Faith finds its genesis in God. Faith originates in God.

When this falls out of balance, close-mindedness ensues, either as an inflexible ridged abandonment of Humbly-acknowledged-ignorance (Faith), or as a patronizing passive pretense of tolerance. They are two sides of the same coin: Close-mindedness. I’d prefer the “inflexible-ridged-abandonment-of-Humbly-acknowledged-ignorance”-type. At least you know where you stand and can choose what to do about it. It’s the ”patronizing-passive-pretense-of-tolerance”-types that bother me.

Both presume to know the truth and love the truth they’ve come to know. But they have lost the desire of the Truth. But what they love is their Belief and not their Faith. Their journey is over. They’ve discovered their goal. The gates of Open-mindedness are closed. They have closed their gates of ijtihad (Islam's lost tradition of independent thinking, as opposed to taqlid, which is imitation, really obedience to tradition.). Their ability to grow is crippled if not outright killed. Their Faith is dead.

Belief is to be seen as belief, not as fact. When we see our beliefs as facts, then we are deluding ourselves. When we see our beliefs as beliefs, then we are not. Seeing things in their true light is the most important thing in Buddhism. Deluding ourselves is the cause of much suffering. So Buddhists try to see beliefs as beliefs. They may still believe in certain things - that is their prerogative - but they do not cling to those beliefs; they do not mind or worry about whether their beliefs are true or not, nor do they try to prove that which they know cannot be proved.


I like this of what Buddhism says.
Belief says, I know the answer.
Faith says I don't.

Belief is comfortable.
Faith is scary.

Belief builds religions.
Faith threatens them.

I think we miss the point of the story of Jesus walking on water (Mat. 14:22-33).

"Tell me to come to you on the water."

Peter walked on water!! Faith is gifted.
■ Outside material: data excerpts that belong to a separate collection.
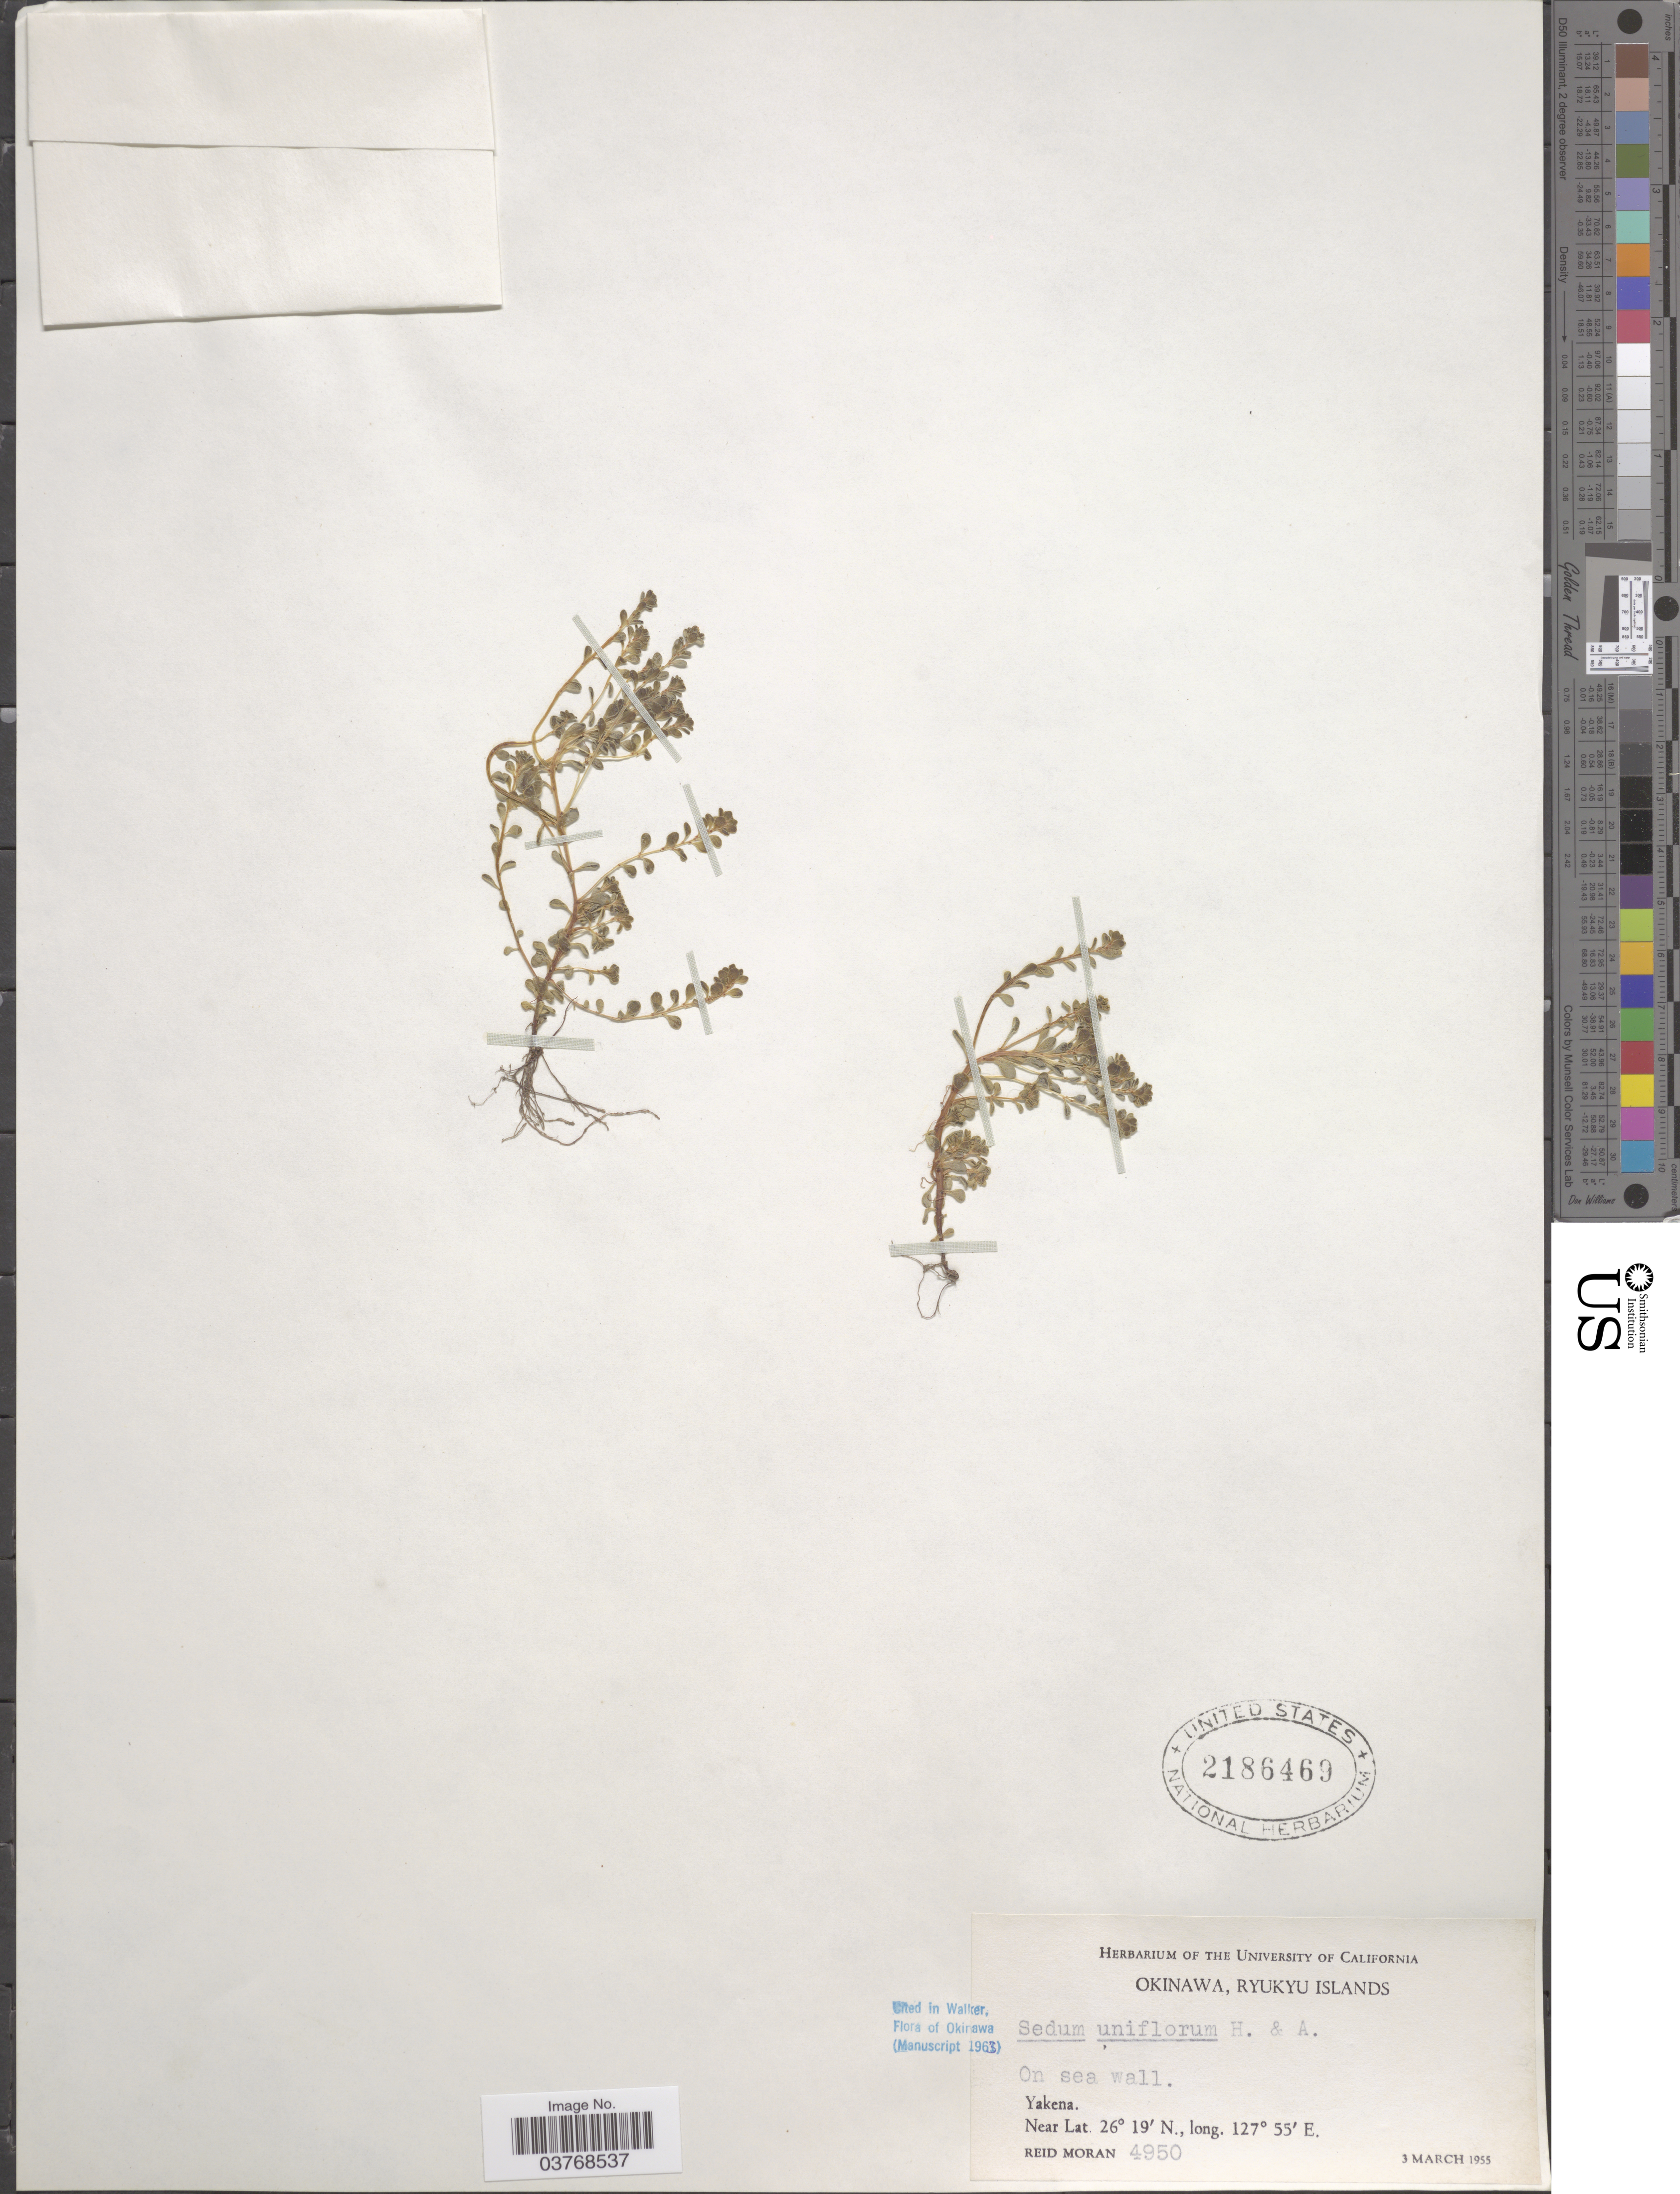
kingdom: Plantae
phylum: Tracheophyta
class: Magnoliopsida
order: Saxifragales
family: Crassulaceae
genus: Sedum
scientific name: Sedum uniflorum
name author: Hook. & Arn.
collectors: R. Moran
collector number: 4950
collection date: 1955-03-03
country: Japan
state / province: Okinawa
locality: Ryukyu Islands. Yakena.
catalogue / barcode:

He began to sink, not because he lacked faith, but because of his dependency on Belief squeezed out his remaining Faith. He thought he needed some sort of belief-system... some sort of religion.

"You of little faith. Why did you doubt?"

Jesus asks. "Why did you choose religious-dependency over me?" Then He immediately saves Peter from drowning - from his religiosity.

This is Belief at the expense of Faith. Beliefs are constructs.

Beliefs are...

...built.

2 comments:

Incognitough said...

James 1:2-9

Consider it pure joy, my brothers, whenever you face trials of many kinds, 3because you know that the testing of your faith develops perseverance. 4Perseverance must finish its work so that you may be mature and complete, not lacking anything. 5If any of you lacks wisdom, he should ask God, who gives generously to all without finding fault, and it will be given to him. 6But when he asks, he must believe and not doubt, because he who doubts is like a wave of the sea, blown and tossed by the wind. 7That man should not think he will receive anything from the Lord; 8he is a double-minded man, unstable in all he does.

When I was a fundamentalist I interpreted this scripture as saying I shouldn't doubt conservative evangelical theology. When I read it just now it seemed to be saying that you should have faith in the wisdom that God has already granted you. So if you doubt, then pray, and still doubt, then maybe the thing you're doubting about is something you should be doubting about.

Maybe doubts aren't sin but pointers to a more refined belief. If we are to say belief is comfortable and faith is scary, then following the pointers of doubt is faith.